Google AI: Since Google launched its free AI program, developers are making the best use of free tools and resources to advance their skills and build exciting projects. Google AI features machine learning crash course with TensorFlow APIs and guides on machine learning that also detail Google’s best practices in the field. Developers can also benefit from a course in Deep Learning Nanodegree Foundation.

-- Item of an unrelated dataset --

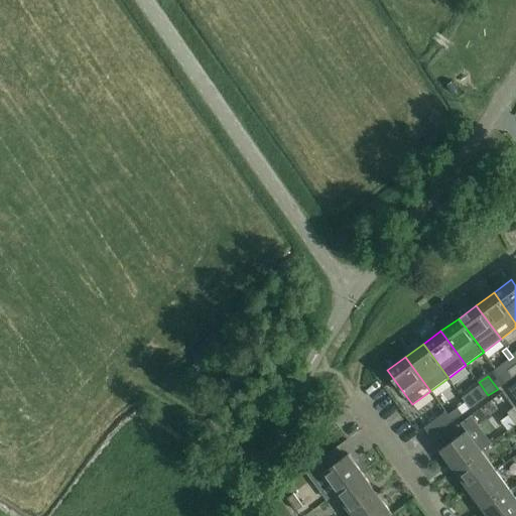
[(479,382),(461,395),(471,408),(488,395),(479,382)]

NVIDIA Deep Learning Institute: NVIDIA’s DLI offers hands-on training for developers, data scientists, and researchers looking to solve challenging problems with deep learning and accelerated computing. However, these mini-courses are not for free but are an excellent way to pick up the basics of applications for professional growth. In addition to DLI, NVIDIA’s Developer Program also gives access to the latest tools, software and information to develop NVIDIA applications. Vishal Dhupar, managing director, South Asia at NVIDIA, shared that the program enables the delivery of an extensive range of NVIDIA software and technologies to the developer community and two-way communication about issues, enhancements, usage and future needs.
Srikanth Varma Chekuri’s AppliedAI, a course for persons who have no background in AI or ML, is also a great resource.
Learning Machines 101: While this free resource doesn’t give a lowdown on programming concepts or deep learning in any way, it is a good podcast on the fundamentals of AI. From technical notes to episode transcripts, the podcast covers topics such as How to design gradient descent learning machines and How to identify facial emotion expressions using stochastic neighbourhood embedding. You will also get a rundown on recent papers discussed at popular conferences.
Interestingly, Siraj Ravel’s YouTube channel has been voted as an interesting learning path, even though the online tutor has been panned for not covering the topics in-depth. As developers put it, one can always go back to the video to code over again and learn how to write AI programs effectively.
You can also check out Google Fellow Sebastian Thrun’s free MOOC on Introduction of AI here. Thrun is well-known for his work in robotics and self-driving technology and his courses draw a huge audience.